Brennan Hill
Stunt Coordinator
- Joined
- Dec 10, 1998
- Messages
- 187
...then DVD's are?
I think Jeff's cost quesstimate is overly generous. In 1982 LD's were a pain to make because they hadn't figured
everything out. By 1992 there was gold in them thar discs! Alot of it too...
I got my figures directly from Robert Woodhead of AnimEigo, who has pressed MANY a Laser disc and LD box set
Bad marketing decisions. They never tried to sell LD as a mass market item.
More like bad timing. LD was never going to be a mass-market item, regardless of how it was advertised or sold.
LD debuted when the very idea of watching movies at home was a novelty, and it was competing with the (still-novel) VCR. VCRs, let us all remember, were originally sold with cameras as replacements for Super8 movie cameras and projectors. Renting pre-recorded tapes came later, and buying them came later still. But that was a "bonus" feature for a product that was first sold for another purpose entirely. This increased the perceived value of the VCR.
Big screen TVs were rare in those days, 25" was considered big, and "affordable" projection TVs (you remember the ones with the lenses and mirrors on the outside) were giantic and expensive. It is harder for most people to see the improvement of picture quality on a smaller screen, not to mention that letterboxed films (which most lasers soon were) got reduced to a thin band in the center of the screen.

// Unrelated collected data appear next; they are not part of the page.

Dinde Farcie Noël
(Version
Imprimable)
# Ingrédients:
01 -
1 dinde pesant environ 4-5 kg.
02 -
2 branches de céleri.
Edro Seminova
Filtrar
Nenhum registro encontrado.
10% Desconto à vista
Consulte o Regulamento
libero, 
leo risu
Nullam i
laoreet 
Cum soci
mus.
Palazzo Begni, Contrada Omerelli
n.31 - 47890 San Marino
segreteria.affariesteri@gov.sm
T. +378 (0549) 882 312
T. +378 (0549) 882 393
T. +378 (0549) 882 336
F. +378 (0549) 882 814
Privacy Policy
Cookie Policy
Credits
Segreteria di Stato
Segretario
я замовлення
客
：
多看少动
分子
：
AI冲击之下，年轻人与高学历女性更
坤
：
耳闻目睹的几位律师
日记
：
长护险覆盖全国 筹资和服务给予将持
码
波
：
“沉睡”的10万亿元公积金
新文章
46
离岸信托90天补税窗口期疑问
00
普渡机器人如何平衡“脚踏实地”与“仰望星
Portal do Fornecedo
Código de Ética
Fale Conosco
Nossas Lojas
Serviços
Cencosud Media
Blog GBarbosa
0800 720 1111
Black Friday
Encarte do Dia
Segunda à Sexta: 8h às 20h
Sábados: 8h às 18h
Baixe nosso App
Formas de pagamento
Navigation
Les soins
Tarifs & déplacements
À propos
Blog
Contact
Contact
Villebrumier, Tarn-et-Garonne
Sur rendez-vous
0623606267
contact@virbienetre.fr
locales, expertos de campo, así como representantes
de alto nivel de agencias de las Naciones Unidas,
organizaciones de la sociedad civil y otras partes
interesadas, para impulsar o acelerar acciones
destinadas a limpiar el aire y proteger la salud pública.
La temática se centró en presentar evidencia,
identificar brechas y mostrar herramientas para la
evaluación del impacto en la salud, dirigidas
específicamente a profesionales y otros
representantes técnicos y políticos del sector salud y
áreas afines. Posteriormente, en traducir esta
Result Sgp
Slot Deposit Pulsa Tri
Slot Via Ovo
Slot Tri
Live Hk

And A/V audio systems were rarer than hen's teeth.
Finally the VCR market was not yet saturated.
These were the necessary conditions for any playback-only home movie system to take off:
1) Affordable large-screen TVs.
2) Affordable multi-channel and digital audio systems.
3) A VCR market already saturated so that people had their recording capability for time-shifting and watching home "movies", and could now consider adding a high-quality playback only system to it.
4) A convenient format.
LD was a compromise. There will always be people who put quality first, but they'll always be a minority. These people were willing to put up with side-changes, disc swaps, bulky, relatively heavy discs, the storage requirements and the expense (VCRs and sell-through tapes quickly fell below the hardware and software costs for LD) because they thought the quality was worth it. But the average consumer simply wasn't and couldn't have been persuaded to buy LD no matter how brilliantly it was marketed.
As it happens, DVD was introduced just at the time when all of the conditions mentioned above had been met. If DVD had been developed 20 years earlier, it would have been a niche product until around the mid-90s. The problem for LD was that by the time the market was ready for something like it, a better format had arrived. DVDs are also easier for the average Joe to understand. "Oh, its like a CD with movies on it." It is less exotic. The fact that DVD players also play the familiar 5" music discs also raises the "public acceptance factor". (Yes, I know, LD players also play CDs, but you have to pop out a different little tray, and the whole LD experience always seemed more exotic and intimidating to most consumers. People who were somewhat mystified by my setup when I had the only LD player on the block now own DVD players.)
Regards,
Joe
Laserdiscs were the most profitable product the studios/music companies have ever sold. That's why Disney, Fox, and Paramount didn't want DVD to fly, at first. In their eyes a cheaper priced DVD disc was an inferior disc. Oh how they miss the price gouging days!...and hate seeing Warner collect royalties from them!!!!!
To be fair, while the per unit profits of laserdiscs were very high by the mid-90s, calling them the "most profitable product" is a little misleading since the market for them was so small. If Disney, Paramount & Fox circa 1997 had any idea what the growth and volume potential of DVD would be as a sell-through item, they would have hopped on to the DVD bandwagon sooner and skipped the whole DIVX fiasco, too. In their minds, the VHS rental model was the only way high volume video distribution could work. High quality OAR presentation was not part of this equation.